There are even some transplants to Baltimore who have fallen for sauerkraut. Shane and Meaghan Carpenter moved to the city from the Midwest — another region with a large concentration of German immigrants — 15 years ago, and now provide batches of the sour cabbage to their eager fellow residents at their company, Hex Ferments.
“Meaghan grew up making sauerkraut with her Grandmother and pickles with her parents,” the pair wrote me in an email. “We knew that Sauerkraut was an imperative addition to our offerings, the trick was to get the aging process down so that my Grandmother would not haunt me.”
The Carpenters didn’t realize that sauerkraut was a holiday tradition in Maryland until they opened their shop in 2013 — a discovery they now call “serendipitous.” Today, their Thanksgiving dinner isn’t complete without a batch of sauerkraut.
“Thanksgiving is…the only time of the year when we cook our sauerkraut,” Meaghan wrote, “which we start first thing in the morning in a small crock-pot or saucepan and it simmers all day until it’s time to eat. Our version is different than my Grandmothers, who fed her sauerkraut sips of vodka all day.”

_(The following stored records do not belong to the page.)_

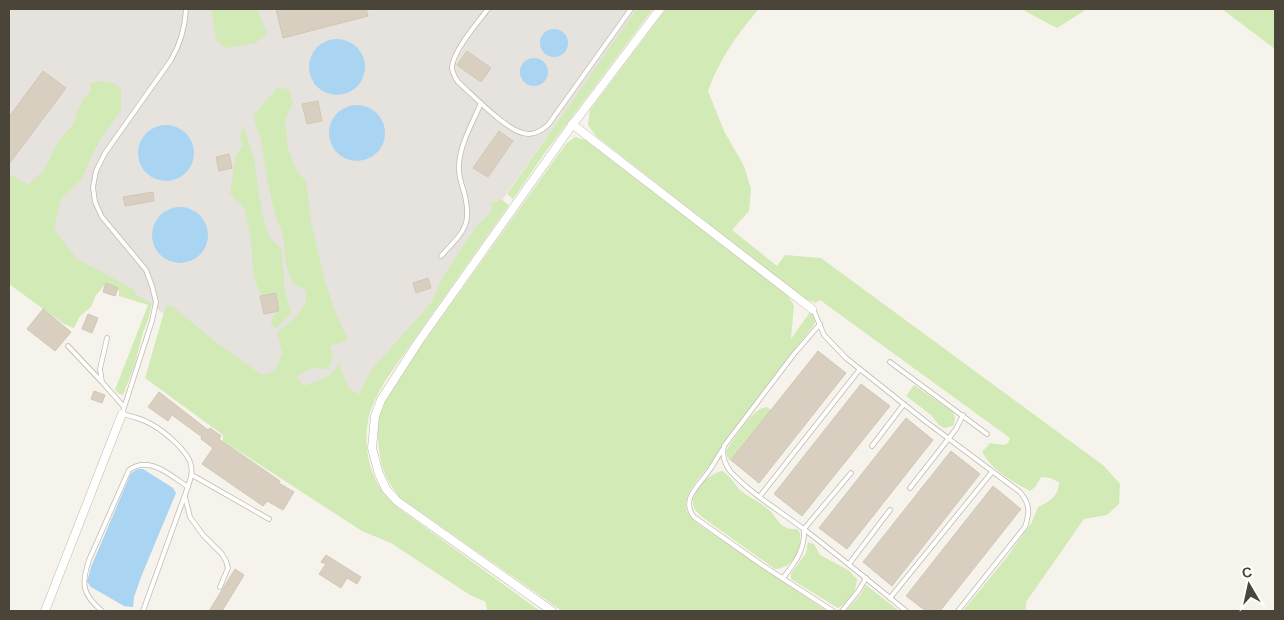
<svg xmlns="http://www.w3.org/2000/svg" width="1284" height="620" font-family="Barlow,sans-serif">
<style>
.industrial{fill:#e6e2dd}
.green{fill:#d2eab5}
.water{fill:#a9d4f2}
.building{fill:#d8cfc1;stroke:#d3c7b4}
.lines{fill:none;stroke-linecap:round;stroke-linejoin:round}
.lane-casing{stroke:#c2bbae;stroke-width:5.5}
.street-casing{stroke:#c2bbae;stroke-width:9}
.lane{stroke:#fff;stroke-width:4}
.street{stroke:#fff;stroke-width:8}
</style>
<rect width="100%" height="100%" fill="#f6f3ec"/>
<polygon class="industrial" points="9,9 638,9 507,193 394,360 326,445 150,303 9,229"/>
<g class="green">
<polygon points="211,9 257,9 267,34 255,43 226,48 216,40"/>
<polygon points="637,9 653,9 544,154 513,199 507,194"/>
<path d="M666,9H759C737,34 719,60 708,91L724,131L744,166L751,189L749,211L732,230L777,266L785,255L821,258L1104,466L1120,484L1119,504L1107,515L1084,519L1026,602V611H963L1007,557L1032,522L1038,507C1049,502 1059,496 1059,482L1050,478L1041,477L1036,486L1030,491C1011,481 993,471 982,452L990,443L1004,445L1008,443L1010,438L820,300L815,303L812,301L806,300L596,136L588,125L590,110Z"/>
<polygon points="1021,9 1087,9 1057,28"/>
<polygon points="1222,9 1275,9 1275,49"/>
<polygon points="100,81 113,83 121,89 121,110 100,140 90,159 82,179 61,199 56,219 55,231 77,259 135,290 134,293 152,304 148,320 143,332 135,364 123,395 119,394 115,390 148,305 119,296 119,290 104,286 96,295 91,307 80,316 74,328 64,324 9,284 9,174 28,185 44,170 58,142 74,124 76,114 84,98 90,93 90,83"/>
<path d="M277,88L289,89L293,103L285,120L288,149L297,172L306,181L311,221L325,281L336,314L348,340L330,346L333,358L328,369L311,368L296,377L304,386L331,375L339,364L347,385L358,395L372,369L432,302L442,278L476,227L491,212L492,202L502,200L509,205L385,381C378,394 370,407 368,421C364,442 368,468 379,486C383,493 391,500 397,507L540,611H487L486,602L470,595L391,543L362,531L223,441V435L145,378L166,305L172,306L218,344L262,375L275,371L282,353L277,332L294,319L306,302V290L292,283L286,263L283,234L275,214L267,179L261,140L253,116Z"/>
<polygon points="244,127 254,159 262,213 269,237 281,248 285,291 291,314 276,328 270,324 275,313 280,311 276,293 261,297 254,276 250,234 245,209 230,193 236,155 243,146 240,136"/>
<path d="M575,137L586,140L787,295L794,305L791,339L810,312C816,318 816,321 812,328C776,371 743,417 711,463C702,476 689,486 686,502C684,512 692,518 698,524L827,611H562L399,497C395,490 388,482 385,474C379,460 375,426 379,411C384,397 395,383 403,371L566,144Z"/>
<polygon points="914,385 953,412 955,418 953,426 944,428 939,425 931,415 906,396"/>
<path d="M767,407L771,410L730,461L727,456L726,451C735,438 752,408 767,407Z"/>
<path d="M722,471C731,476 734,484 741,491C750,498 762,503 770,511C779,520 780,530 797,529L800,533C801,550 794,568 775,569L702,517C698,513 693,509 693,503C693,489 710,473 722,471Z"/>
<path d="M808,542L814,544L820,555L848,570L857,579C857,590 848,603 838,608L791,579V574L806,553Z"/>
<polygon points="866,585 899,611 846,611 861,594"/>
</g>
<g class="water">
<circle cx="554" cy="43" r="14"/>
<circle cx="337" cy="67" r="28"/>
<circle cx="534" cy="72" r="14"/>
<circle cx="357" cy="133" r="28"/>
<circle cx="166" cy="153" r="28"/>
<circle cx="180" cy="235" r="28"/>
<polygon points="138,469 143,469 173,488 176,493 141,577 134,597 133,607 124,606 91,587 87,582 91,567 131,473"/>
</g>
<g class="building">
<polygon points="276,9 366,9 368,16 283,38"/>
<polygon points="467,51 491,68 481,82 457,65"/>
<polygon points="43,71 66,88 9,164 9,117"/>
<polygon points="318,101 322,121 307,124 302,104"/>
<polygon points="499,131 513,141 488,177 473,168"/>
<polygon points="229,154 232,168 219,171 216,157"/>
<polygon points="153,192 154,201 125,206 123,197"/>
<polygon points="428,278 431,288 416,293 413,283"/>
<polygon points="106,283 118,288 115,296 103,292"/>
<polygon points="276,293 279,311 264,314 260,296"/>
<polygon points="43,309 71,332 55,351 27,329"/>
<polygon points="88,314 98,318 92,333 82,329"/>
<polygon points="818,351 846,373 759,483 731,460"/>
<polygon points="861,384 890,406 802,516 774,494"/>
<polygon points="94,391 105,395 102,403 91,399"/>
<polygon points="159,392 208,430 210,428 221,436 219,439 280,481 279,483 294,492 283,510 267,501 263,506 202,464 213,448 201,439 202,437 172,415 168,421 148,407"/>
<polygon points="906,418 933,440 847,549 819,528"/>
<polygon points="951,451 980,474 892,586 863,562"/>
<polygon points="993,486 1021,509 940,611 926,611 906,596"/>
<polygon points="326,555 361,577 357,584 347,578 341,588 319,574 326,564 321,562"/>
<polygon points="235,569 244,575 222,611 209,611"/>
</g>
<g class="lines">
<g class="lane-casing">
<g id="lane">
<path d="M488,9C478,22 453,51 452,67C452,73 455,77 458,82C473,95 505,129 523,133C532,136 541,131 548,125L631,9"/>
<path d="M441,256C463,232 473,226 464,192C461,183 458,174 459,165C460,144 473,122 481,103"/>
<path d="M813,309L824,335L846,358L925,421L1020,492C1030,504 1030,512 1025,527L958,611"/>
<path d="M820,324L794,354L724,446C722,455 724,463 730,471C751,494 780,511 805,530C839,556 873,584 906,611"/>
<polyline points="107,338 100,369 102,382 124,407"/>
<polyline points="68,346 101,381"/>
<polyline points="890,362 987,434"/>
<polyline points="872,446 904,404"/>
<path d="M722,450C718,456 715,462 711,468C702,483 679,498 694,517L762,565L833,611"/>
<polyline points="192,475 269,519"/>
<polyline points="910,488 956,429 963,415"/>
<polyline points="760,496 860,369"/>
<polyline points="185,497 190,517 203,535 222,554 226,561 228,568 220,587"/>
<polyline points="849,564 890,510"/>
<path d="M783,578C795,563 805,550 804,529L851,473"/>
<polyline points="890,598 992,472"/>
<path d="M102,611C82,594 81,584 89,560L129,470C149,455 170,475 188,487"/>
<path d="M143,611L186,492C189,483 193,475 191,465C188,451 164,431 151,424C142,419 132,416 122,414L152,321L156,302L152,286L146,270L102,217L95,202L93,187L96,171L105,153L171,60C181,43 185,28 186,9"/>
<polyline points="842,611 859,590 866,578"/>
</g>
</g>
<g class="street-casing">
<g id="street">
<polyline points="572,124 812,309"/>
<polyline points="45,611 122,414"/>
<polyline points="552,611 397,501 386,489 379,474 372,448 375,416 381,400 419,341 570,128 660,9"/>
</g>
</g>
<use href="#lane" class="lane"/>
<use href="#street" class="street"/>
</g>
<rect width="1284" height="620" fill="none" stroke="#4b4439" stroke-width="20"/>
<g transform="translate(1249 585) rotate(351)" stroke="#ffffff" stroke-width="4" paint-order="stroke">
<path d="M0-4L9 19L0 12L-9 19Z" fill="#4b4439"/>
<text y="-8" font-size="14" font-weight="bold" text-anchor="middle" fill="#4b4439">С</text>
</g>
</svg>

Sauerkraut is as versatile as it is deeply rooted in American traditions of immigration. Maybe your ancestors immigrated to Baltimore from Germany or your family adopted the tradition because fermented cabbage works surprisingly well with the buttery richness of mashed potatoes, gravy, and turkey. Maybe you can’t eat a hot dog without it, or you grew up using it as a topping for oysters. There are so many ways to fall in love with fermented cabbage, but we can be certain of one thing: Sauerkraut has certainly earned its place in the pantheon of American Thanksgiving side dishes.